- QUÉ DEBES HACER
1. Cita literalmente cada expresión con la que las máximas espirituales designan a un grupo de personas, en el orden en que aparecen.
2. Reanuda las máximas espirituales a partir de su última frase, con el mismo tono y el mismo tema.

Las personas que se han soltado a sí mismas son tan puras que el mundo no puede dañarlas.
Incluso ahora rara vez se oye hablar de personas que logran grandes cosas si antes no tropiezan en algún aspecto.
La gente debería pensar menos en lo que debería hacer y más en lo que debería ser. Si solo su ser fuera bueno, sus obras resplandecerían. No imagines que puedes fundamentar tu salvación en acciones; debe descansar en lo que eres.
Esta es mi única y permanente queja: que la gente vulgar, vacía del Espíritu de Dios, quiere juzgar únicamente con su pensamiento humano lo que escucha o lee en la Biblia, que ha sido pronunciada y escrita por el Espíritu Santo y en el Espíritu Santo.

- FILAS PROPORCIONADAS
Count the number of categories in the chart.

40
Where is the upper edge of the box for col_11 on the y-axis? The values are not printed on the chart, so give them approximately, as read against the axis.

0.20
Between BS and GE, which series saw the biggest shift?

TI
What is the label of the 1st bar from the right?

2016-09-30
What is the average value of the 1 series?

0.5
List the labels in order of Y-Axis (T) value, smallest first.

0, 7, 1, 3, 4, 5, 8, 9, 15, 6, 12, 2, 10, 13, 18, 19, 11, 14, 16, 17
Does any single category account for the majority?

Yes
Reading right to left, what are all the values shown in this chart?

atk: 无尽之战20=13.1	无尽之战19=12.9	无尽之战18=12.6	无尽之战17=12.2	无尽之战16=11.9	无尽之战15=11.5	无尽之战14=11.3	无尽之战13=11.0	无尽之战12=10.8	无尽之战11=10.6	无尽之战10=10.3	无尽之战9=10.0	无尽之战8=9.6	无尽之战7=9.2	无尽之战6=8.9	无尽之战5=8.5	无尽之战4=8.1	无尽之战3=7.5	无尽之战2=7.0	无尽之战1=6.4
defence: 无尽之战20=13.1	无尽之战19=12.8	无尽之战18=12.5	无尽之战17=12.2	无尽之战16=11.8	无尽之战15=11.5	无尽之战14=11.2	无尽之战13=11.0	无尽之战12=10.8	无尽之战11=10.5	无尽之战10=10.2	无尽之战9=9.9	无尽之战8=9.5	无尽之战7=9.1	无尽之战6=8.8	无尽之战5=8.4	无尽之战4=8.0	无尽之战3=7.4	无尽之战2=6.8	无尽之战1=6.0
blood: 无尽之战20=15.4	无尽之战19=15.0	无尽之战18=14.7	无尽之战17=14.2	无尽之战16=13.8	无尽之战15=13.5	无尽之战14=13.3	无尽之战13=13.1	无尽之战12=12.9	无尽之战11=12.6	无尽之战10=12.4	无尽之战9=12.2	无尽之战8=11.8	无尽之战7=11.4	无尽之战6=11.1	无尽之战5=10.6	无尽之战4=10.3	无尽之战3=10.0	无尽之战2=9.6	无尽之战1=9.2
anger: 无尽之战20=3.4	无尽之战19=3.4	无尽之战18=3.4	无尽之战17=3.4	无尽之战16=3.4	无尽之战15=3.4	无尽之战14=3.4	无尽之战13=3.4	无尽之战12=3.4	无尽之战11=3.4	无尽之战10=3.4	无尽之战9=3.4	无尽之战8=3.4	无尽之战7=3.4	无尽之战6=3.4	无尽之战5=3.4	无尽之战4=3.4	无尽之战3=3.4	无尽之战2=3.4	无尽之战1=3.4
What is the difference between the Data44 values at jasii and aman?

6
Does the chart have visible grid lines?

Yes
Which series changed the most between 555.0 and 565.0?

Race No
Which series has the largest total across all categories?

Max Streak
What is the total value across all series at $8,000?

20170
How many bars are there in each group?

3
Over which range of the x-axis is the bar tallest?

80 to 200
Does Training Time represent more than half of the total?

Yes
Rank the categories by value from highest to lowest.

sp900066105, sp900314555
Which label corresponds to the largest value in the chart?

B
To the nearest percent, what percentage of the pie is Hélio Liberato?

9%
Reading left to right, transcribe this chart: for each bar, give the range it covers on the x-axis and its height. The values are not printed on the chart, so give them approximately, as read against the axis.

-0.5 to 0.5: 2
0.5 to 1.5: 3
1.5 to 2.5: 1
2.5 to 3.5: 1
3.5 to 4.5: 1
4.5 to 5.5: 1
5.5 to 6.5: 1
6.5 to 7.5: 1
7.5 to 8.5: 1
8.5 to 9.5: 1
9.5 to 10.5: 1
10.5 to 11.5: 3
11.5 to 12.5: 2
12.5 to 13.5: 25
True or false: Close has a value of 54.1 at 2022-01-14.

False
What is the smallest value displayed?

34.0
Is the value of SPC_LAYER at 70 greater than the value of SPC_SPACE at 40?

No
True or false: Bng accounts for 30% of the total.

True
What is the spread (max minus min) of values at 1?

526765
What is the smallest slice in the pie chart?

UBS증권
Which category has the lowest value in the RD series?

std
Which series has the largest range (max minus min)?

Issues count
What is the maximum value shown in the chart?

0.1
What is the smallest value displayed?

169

- TUS RESPUESTAS
1.
- "Las personas que se han soltado a sí mismas"
- "personas que logran grandes cosas si antes no tropiezan en algún aspecto"
- "La gente"
- "la gente vulgar, vacía del Espíritu de Dios"

2.
La gente no debería preocuparse tanto por lo que hace, sino por lo que es.
Algunas personas quieren ver a Dios con sus ojos como ven una vaca, y amarlo como aman a una vaca—por la leche, el queso y la ganancia que les trae. Así es con la gente que ama a Dios por la riqueza externa o por la comodidad interna. No aman verdaderamente a Dios cuando lo aman por su propia ventaja.
Las personas que habitan en Dios habitan en el eterno ahora.